The bell in the present belfry was cast by George Holbrook, an apprentice of Paul Revere, who became the better bell maker. He combined various metals and made tens of thousands of bells, he said.

Arnold said Oliver Billings was the first pastor of the church. He served for 42 years.

Leda said baptisms were held at Tilton Pond in the winter.

“He baptized converts in winter because of an element of fear. Thinking it could be their last year of life makes people think differently. Once in January Billings baptized eight people individually while members of the congregation raked away anchor ice to keep the hole open,” Arnold said.

The Fayette Baptist Church was founded in 1792. A celebration of the church’s 225th anniversary will be held Aug. 19 and 20.

(Pam Harnden/LFA)

He said his father kept church records for years. His great grandfather was the clerk for 36 years and his great grandmother for another 30 years. Doris Webster was also clerk for 36 years.

When the Sturtevants moved to Home Nest Farm from Livermore in 1975, there were a handful of members with Pastor Lester Dow preaching. He was paid $50 a week for a Sunday sermon.
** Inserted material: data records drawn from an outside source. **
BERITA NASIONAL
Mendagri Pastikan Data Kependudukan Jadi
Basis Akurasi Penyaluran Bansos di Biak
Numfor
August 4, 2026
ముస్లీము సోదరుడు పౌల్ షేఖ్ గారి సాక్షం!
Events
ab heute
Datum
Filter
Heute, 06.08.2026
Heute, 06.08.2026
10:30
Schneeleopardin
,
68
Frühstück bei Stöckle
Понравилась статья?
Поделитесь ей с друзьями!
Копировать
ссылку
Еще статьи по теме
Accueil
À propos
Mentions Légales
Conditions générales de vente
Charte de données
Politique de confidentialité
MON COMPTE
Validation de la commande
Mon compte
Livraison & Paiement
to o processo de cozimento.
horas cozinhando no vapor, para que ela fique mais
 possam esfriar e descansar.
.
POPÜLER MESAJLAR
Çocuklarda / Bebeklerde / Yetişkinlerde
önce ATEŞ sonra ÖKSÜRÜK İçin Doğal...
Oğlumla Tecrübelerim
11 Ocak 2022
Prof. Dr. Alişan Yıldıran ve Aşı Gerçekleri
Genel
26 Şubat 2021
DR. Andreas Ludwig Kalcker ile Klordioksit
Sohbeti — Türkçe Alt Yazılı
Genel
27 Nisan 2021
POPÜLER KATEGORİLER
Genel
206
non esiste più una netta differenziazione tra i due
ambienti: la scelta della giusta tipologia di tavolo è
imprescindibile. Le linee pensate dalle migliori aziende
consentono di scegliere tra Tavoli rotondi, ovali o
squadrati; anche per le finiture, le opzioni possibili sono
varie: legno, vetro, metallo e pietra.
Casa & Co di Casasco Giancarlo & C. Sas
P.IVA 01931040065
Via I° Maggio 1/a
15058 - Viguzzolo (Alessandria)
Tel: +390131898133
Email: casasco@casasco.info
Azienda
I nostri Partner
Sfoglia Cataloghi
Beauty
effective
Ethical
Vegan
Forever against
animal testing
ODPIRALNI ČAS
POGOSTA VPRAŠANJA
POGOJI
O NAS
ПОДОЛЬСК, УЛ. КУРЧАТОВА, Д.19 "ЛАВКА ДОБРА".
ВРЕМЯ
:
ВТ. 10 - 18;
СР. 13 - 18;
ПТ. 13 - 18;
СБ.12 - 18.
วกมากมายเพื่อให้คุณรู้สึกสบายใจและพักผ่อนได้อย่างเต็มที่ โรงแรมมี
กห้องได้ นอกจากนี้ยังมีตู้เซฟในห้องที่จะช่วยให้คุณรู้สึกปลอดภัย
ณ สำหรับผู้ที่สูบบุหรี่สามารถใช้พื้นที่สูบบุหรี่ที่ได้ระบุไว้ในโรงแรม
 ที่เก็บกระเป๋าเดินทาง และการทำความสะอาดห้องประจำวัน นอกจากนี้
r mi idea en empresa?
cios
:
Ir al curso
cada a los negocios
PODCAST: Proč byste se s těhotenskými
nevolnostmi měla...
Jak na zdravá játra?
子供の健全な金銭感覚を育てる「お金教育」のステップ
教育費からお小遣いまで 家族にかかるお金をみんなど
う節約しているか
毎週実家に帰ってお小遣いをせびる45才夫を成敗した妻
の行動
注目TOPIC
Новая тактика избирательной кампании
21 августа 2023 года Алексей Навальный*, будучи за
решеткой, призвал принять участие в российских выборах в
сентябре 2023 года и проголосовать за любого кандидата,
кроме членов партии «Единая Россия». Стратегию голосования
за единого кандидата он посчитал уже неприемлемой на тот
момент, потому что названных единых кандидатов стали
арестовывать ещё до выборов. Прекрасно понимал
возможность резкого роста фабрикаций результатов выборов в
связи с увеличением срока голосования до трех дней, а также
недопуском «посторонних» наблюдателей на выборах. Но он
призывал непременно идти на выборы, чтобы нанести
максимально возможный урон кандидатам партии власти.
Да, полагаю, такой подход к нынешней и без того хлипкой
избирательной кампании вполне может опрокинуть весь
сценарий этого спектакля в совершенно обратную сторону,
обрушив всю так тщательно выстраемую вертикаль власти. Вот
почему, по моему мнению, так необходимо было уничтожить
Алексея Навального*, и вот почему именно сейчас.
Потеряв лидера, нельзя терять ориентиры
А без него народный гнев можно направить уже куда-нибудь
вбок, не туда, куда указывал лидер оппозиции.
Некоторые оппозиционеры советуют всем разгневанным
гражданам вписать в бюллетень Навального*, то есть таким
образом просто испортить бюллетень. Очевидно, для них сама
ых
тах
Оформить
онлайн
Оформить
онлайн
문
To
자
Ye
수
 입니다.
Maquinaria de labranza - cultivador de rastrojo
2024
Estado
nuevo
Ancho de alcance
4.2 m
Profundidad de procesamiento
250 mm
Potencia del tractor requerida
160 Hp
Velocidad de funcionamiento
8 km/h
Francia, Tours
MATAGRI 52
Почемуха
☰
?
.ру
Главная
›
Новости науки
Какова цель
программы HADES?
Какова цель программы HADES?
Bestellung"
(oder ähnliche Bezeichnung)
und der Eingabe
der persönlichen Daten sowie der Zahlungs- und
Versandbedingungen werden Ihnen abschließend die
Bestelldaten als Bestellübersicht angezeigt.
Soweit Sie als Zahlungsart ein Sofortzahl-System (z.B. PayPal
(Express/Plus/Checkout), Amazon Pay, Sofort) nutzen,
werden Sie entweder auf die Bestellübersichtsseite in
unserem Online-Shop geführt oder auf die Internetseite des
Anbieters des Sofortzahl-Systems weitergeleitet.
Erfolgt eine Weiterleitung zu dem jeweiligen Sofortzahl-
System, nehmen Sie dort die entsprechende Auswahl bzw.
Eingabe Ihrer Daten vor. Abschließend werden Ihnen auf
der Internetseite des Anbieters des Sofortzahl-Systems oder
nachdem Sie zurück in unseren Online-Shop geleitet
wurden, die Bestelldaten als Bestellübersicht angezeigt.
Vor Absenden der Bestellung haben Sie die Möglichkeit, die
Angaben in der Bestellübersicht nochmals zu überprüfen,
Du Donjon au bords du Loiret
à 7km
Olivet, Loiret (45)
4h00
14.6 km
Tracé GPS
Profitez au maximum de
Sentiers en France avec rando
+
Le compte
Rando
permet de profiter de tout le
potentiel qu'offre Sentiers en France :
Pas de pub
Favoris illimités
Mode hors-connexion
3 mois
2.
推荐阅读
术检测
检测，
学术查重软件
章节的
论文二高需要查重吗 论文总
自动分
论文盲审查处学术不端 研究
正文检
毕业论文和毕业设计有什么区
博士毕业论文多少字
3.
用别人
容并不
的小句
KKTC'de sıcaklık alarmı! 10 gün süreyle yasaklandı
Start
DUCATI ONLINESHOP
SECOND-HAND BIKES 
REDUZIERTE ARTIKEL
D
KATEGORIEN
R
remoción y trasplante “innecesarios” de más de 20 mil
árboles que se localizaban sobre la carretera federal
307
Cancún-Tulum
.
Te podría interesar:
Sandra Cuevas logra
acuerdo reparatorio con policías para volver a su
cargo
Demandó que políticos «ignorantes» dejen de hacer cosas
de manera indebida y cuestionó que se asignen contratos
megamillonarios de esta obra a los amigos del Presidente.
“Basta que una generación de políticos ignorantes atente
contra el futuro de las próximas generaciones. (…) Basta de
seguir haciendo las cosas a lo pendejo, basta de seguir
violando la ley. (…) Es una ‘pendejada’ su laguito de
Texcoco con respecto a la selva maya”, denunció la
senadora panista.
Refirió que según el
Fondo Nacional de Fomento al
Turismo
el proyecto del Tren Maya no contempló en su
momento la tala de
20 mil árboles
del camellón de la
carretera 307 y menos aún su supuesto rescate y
“He had five kids, we had four about the same age. Dennis Stires was looking for a place to start a Christian school. Dow couldn’t do it on his salary. The deacons pursued it and the walls were put up as the money came in. The school started in a one room schoolhouse at Home Nest Farm,” Arnold said.

The school opened in 1979 and operated for five years.

The church’s next project was housing for the pastor. A full time crew of four retired men built the parsonage. Younger people helped lift rafters and put the walls up on weekends.

“Russell C. Cotnoir Jr. was thinking about staying on as pastor but was commuting. He was praying about housing at the same time we were concerned about it. It was a real inspiring project. it got members working together again,” Arnold said.

“Those are happy memories,” Leda said.

Arnold said the whole community went through periods of decline. A high point for the church each year was reading the answers to letters sent to former members now living elsewhere.

A radio ministry has swelled church numbers. People travel from all over the state.

“They don’t mind the long drive, “Leda said. “There has been one change after another. That’s what life is all about. We were the young ones, now we’re the older ones.”

“Through bad times the Lord kept the church going. God says all history is for a purpose that we might learn,” Arnold said.

pharnden@sunmediagroup.net

Hand-hewn beams and the pegs used to connect them can still be seen in the belfry of the Fayette Baptist Church. It was built in 1936-37 by Andrew Sturtevant, Jr.